Welcome to the forum. 

There are different grades of carbide. However, I've never seen the grades identified for particular bits or manuf. You can see the differences under magnification. I never bother to look though.

Katana Bits are pretty darned nice. A great many of my bits are from MLCS and quite a few are Katana. I just received a set of Katana solid carbide spirals from MLCS and they all say "Made in the USA", which was a surprise. 

Like most router users, my bits are from several different companies. Frued, CMT, MLCS, and sears, plus a few that I picked up at HD and Lowes. Not too happy with those, though. You get what you pay for, I guess.

You should get a diamond honing block to touch up your bits. Won't work on spirals, but does well on any carbide bit with a flat back to the cutting edge. two-four strokes per edge is all it takes, usually.

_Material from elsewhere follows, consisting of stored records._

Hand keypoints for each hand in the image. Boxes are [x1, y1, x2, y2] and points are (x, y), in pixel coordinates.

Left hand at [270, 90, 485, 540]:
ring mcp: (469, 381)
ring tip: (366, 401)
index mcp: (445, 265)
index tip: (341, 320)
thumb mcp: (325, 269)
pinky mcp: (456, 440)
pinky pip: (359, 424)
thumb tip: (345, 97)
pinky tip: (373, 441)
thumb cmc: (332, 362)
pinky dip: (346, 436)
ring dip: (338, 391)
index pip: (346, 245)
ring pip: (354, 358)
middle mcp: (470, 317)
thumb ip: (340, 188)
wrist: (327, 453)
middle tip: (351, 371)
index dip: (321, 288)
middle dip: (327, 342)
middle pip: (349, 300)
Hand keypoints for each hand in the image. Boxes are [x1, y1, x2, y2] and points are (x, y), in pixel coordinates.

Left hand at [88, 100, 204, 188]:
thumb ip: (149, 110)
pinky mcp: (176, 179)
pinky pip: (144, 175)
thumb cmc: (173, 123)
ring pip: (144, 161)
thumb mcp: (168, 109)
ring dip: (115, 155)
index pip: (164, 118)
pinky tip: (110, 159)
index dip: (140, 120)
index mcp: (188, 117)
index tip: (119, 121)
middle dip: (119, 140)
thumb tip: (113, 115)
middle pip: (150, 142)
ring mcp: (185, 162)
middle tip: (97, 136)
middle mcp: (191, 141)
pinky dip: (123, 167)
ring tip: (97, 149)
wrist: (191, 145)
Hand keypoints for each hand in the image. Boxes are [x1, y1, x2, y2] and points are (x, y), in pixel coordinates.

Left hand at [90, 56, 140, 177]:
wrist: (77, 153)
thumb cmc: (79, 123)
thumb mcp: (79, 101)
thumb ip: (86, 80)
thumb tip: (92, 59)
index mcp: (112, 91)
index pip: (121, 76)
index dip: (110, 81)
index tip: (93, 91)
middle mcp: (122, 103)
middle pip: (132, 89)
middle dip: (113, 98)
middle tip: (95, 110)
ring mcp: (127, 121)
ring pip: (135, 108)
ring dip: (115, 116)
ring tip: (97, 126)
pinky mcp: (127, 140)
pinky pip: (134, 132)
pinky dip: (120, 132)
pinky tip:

I don't like plunge cutting in 3/4" material with a 1/4" bit. It get's too hot, it's too slow, the router seems to work harder and the cut isn't all that great. I think it's too much hogging for that small diameter. Eventually, it's going to snap, too. A 1/2" shank and 1/2" cutting surface would be better. Now, edge work is different. The bit doesn't work nearly as hard. Still, I'd try to get 1/2" shanks, regardless of the cutter size. All my miniature edging and plunge bits are 1/2" shanks with tiny profiles. All my pattern bits and flush trim bits are 1/2" shank. 

Your 1/4" plunge at a time is a good plan, even with a spiral. Even with 1/2", I don't plunge cut more than 1/4" at a time.

Just my opinions here. Others may differ, but it's what works for me.


----------



## hyiu (Apr 6, 2010)

cool... its good to confirm that Katana bits are nice, and made in USA !!
That helped make my decision... I ordered the spiral bit from them !!

Yes, I understand that a 1/2 in bit will cut more steady, and not as easy to break.
But this coming cuts, I need a small bit. 1/2 in gap is a little too much...
I'll just have to go careful and slow... as always....


----------